--- Texte fourni ---
Dans la nature, c'est parfois frustrant de ne pas pouvoir plus approcher la faune sauvage qui se méfie de l'homme et qui nous repère largement avant nous. Les centres de conversation de Sepilok permettent de compléter notre voyage dans la jungle car on peut en apprendre plus sur les animaux qui s'y cachent...

Aujourd'hui on prend la route pour Sepilok, c'est Joey et Afiq qui nous déposent tous au Sepilok B&B qui se trouve à un peu plus d'une heure de route de Kinabatangan. Sur la route, on voit les plantations de palmiers à perte de vue, la perspective est encore plus frappante lorsqu’on arrive en haut d'un col car on peut voir que les champs de palmiers s'étendent jusqu'à l'horizon.

Sepilok concentre plusieurs attractions à proximité de la ville de Sandakan, ce coin nous semble très agréable, les rues sont très propres et arborées, ici il y a plus de touristes et on retrouve certains de nos collègues de plongée de Mabul. A Sepilok, on peut visiter les sanctuaires de protection des animaux qui permettent de voir de plus près les animaux que l'on vu dans la nature à Kinabatangan, le plus connu de ces sanctuaires ouverts aux touristes est celui des orang-outan, à côté se trouve celui des sun bears, et à trente minutes de voiture celui des singes proboscis de Labuk bay. C'est pour cette raison que l'on a voulu passer par Sepilok, car dans la forêt c'est parfois frustrant de ne pas pouvoir s'approcher un peu plus, même si le fait de pouvoir découvrir les animaux dans leur habitat sauvage est vraiment une expérience forte, ici on va pouvoir prendre le temps d'en apprendre plus. C'est pourquoi à mon avis, c'est bien de faire la visite dans ce sens, d'abord à Kinabatangan puis à Sepilok et non l'inverse, sachant que l’un et l’autre ne sont pas très éloigné de l’aéroport de Sandakan, cela n’est pas très problématique dans la construction du voyage.

--- Consigne ---
Prolongez le récit de voyage sur Sepilok en reprenant juste après sa dernière phrase.

--- Données ---
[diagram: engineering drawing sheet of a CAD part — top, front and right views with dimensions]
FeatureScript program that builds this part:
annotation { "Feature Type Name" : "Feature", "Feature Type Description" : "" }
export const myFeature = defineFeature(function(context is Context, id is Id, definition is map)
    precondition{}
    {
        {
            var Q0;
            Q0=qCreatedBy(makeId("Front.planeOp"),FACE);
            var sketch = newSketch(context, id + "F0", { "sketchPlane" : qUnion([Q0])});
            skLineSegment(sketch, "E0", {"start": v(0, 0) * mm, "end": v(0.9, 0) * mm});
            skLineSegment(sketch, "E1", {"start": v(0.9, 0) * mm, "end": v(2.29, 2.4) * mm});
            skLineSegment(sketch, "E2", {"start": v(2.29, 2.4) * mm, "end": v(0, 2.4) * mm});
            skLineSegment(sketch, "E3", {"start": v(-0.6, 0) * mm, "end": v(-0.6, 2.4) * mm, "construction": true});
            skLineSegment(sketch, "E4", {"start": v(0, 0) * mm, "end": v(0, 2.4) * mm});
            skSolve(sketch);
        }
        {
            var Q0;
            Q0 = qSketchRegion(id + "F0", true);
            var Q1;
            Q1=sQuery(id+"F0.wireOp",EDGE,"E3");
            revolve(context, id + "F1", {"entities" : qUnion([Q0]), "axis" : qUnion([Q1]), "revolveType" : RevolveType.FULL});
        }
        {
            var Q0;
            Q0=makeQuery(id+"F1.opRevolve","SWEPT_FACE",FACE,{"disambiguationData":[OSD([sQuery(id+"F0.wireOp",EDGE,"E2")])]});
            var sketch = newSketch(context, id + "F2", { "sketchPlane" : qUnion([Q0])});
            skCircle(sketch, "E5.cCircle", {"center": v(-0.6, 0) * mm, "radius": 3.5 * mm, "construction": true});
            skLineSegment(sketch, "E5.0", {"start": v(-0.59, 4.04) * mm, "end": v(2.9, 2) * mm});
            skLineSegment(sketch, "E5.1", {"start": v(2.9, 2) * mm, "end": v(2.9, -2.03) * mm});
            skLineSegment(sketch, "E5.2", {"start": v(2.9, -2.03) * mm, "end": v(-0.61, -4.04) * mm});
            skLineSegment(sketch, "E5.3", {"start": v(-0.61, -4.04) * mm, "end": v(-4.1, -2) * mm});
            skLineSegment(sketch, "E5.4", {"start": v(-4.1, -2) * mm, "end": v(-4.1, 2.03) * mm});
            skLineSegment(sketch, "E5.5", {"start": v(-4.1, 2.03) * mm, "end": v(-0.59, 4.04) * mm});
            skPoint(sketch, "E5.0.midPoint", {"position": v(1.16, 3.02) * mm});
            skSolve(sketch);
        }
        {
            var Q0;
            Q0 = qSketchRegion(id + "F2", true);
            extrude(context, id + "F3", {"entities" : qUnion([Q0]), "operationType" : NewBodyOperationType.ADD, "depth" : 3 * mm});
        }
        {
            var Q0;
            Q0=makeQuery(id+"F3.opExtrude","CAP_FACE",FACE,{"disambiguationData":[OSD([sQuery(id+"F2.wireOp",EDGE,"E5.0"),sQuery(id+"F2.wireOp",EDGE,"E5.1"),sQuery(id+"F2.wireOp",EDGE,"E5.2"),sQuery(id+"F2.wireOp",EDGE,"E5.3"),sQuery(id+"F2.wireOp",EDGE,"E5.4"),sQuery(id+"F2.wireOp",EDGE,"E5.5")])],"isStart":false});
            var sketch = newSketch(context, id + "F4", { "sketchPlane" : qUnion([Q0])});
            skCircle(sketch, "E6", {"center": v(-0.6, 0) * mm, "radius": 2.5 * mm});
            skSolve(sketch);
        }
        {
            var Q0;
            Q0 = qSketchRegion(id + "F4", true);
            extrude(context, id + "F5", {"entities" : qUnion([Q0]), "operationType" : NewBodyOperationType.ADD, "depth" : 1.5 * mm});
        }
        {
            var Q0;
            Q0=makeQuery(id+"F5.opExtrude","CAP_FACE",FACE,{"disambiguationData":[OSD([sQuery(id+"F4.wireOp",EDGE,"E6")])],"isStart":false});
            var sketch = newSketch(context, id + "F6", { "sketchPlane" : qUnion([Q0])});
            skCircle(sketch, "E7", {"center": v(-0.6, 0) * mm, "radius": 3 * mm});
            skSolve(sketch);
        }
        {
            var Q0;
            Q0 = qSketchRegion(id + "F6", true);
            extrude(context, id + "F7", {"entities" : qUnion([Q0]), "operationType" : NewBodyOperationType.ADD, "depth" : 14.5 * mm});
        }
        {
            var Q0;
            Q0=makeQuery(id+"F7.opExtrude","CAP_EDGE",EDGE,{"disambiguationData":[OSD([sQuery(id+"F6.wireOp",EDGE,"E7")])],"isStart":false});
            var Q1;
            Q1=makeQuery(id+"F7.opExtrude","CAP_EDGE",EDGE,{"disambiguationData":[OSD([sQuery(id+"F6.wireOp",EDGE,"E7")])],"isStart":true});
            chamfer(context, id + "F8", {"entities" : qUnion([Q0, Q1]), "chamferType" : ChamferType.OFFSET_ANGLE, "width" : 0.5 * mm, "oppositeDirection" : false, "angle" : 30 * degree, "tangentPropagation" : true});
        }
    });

--- Résultat ---
En début d'après-midi, on entre dans le parc des orang-utan où deux feeding sont prévus, un premier pour les jeunes singes à côté du réhabilitation center et un autre sur une plate-forme avec l'espoir d'attirer les animaux qui vivent dans la forêt et qui ont pris l’habitude de venir manger quelques bananes et légumes. On se rend d'abord dans le centre où le feeding va bientôt démarrer, il y a de nombreux orang-outan qui jouent là, autour de cordages et plate-forme de bois. Parmi eux, un gros spécimen vraiment costaud. Lors du feeding, c'est incroyable de voir leur attitude, tellement humaines, c'en est troublant. Or ce qui m'a plus frappé c'est leur forme d'égoïsme entre eux à celui qui pourra manger le plus, surtout de la part du plus costaud, qui ne partage pas et menace les autres. Comme si il n'était pas déjà assez gros et ne pouvait pas partager. Certains trouvent des subterfuges pour lui chiper quelques bananes en détournant son attention ou en se balançant depuis les cordes, ce qui a le don d'énerver beaucoup ce mâle dominant.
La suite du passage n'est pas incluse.